松岡:そうですね。例えば、LGBTの人の中でも、もちろん”飲み会での下ネタ”が好きな人もいれば、そうでない人もいる。いきなり聞いたりするのは、別にLGBTに限らずよくない。でもどうしてもLGBTと言うと、自分とすごく距離のある存在だと思われてしまう。当事者と接して、こういう人もいるんだということを感じながら、できる範囲で想像力の引き出しを広げていくことはできると思います。

同性愛を認めると「国が滅びる」のか

――最近も東京都足立区議が「同性愛を認めたら足立区が滅びる」と議会で発言して問題になりました。LGBTや性的マイノリティーを認めることは、日本の伝統的な家族のあり方の崩壊につながるという考えは、まだまだ根強いのでしょうか。

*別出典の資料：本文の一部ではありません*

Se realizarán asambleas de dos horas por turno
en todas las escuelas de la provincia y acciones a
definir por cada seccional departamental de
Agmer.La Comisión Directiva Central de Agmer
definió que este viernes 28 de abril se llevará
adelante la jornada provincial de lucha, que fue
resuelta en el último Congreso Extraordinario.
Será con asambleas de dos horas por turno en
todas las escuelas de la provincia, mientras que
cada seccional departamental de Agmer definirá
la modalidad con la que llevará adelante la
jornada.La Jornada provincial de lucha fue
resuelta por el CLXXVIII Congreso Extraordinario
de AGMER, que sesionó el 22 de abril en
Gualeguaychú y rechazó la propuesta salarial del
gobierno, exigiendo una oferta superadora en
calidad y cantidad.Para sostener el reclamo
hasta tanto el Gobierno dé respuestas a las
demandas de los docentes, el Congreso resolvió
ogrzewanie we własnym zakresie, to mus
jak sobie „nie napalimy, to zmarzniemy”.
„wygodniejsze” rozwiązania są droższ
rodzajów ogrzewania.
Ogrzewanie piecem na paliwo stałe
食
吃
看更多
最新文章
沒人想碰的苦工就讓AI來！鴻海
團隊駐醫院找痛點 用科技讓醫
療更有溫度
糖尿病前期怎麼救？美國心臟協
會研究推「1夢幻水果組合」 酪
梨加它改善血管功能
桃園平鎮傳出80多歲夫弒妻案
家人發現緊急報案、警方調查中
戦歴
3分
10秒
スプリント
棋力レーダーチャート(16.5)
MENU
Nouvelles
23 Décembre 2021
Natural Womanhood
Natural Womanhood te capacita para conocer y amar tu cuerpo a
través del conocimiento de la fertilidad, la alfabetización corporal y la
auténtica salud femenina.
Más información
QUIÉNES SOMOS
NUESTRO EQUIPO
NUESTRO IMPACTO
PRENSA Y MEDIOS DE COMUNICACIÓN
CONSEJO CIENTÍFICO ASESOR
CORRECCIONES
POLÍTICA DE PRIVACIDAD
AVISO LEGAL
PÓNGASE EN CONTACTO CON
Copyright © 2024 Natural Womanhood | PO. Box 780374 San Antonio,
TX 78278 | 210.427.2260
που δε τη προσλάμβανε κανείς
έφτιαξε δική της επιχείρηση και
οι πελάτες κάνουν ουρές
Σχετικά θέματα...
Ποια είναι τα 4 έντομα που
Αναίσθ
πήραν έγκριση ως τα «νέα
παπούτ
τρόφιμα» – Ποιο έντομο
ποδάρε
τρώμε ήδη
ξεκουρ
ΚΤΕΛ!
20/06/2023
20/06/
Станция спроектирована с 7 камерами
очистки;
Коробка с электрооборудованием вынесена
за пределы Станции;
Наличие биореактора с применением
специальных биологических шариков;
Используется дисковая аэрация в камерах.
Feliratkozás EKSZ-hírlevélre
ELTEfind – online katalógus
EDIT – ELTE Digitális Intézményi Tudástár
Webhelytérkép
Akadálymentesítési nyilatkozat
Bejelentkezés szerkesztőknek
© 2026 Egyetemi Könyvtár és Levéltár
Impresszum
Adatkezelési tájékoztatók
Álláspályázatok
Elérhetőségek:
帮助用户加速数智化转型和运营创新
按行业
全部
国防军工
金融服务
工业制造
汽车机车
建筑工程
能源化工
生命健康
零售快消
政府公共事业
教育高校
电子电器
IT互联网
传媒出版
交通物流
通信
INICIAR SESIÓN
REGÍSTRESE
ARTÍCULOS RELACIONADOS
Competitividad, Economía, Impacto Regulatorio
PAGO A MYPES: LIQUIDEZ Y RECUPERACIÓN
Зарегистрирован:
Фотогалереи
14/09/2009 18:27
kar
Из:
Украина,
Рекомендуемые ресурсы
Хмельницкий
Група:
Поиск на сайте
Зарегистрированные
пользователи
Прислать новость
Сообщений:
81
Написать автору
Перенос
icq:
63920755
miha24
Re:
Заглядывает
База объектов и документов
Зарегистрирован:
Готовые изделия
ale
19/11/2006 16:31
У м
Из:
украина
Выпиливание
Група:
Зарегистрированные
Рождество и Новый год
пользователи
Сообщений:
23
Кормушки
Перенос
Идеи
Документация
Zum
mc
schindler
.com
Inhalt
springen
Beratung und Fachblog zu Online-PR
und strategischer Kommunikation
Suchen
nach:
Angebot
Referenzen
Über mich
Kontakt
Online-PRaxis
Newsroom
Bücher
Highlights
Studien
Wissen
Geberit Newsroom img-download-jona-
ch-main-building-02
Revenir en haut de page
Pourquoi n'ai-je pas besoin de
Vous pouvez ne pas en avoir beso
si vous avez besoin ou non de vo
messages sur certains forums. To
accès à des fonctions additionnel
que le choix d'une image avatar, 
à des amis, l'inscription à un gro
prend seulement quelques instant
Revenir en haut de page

神谷:そういった言説は出ていますが、データとしてそれが立証されたことはない。つまり国が滅びたりはしないということも分かっているし、トランスジェンダーの性別変更のハードルが低くなっても、それで混乱が起こったという事実はない。

 もう一つ、合理性の問題として、訴訟リスクがあります。今回の法律では労働局に是正を勧告されると、従わない場合は企業名まで公表される。アウティングや差別を理由に訴訟を起こされ、訴えを認める形で和解になるケースも出てきている。しっかり対応しないと損するのは会社の側だし、海外などでは、ハラスメントで会社がなくなるほどの賠償を迫られる例もある。その傾向は今後も強まっていくでしょう。

松岡:同性婚を法制化している国を見ても、同性婚を認めることで少子化が加速するといった相関関係にないことは明らかです。ただ、「自分の回りにLGBTはいない」と思い込んでいる人が「同性婚をすると国が滅びる」みたいなことを言ってしまうと、当事者は傷つきますし、そんな人にカミングアウトしようとは到底思えません。さらにその人は自分の周りにLGBTはいないと思い込み、負の循環が進んでしまう。まずはエビデンスベースで知識を整理して、その先に、できれば当事者と実際に会って話してみてほしいですね。

神谷:15年前は「日本にLGBTなんかいない」って言われましたけど、今やドラマや映画が次々に出てくる時代。LGBTに関する情報をどんどん発信して、非当事者もそれに触れていくことで、日常が少しずつ変わっていくと思います。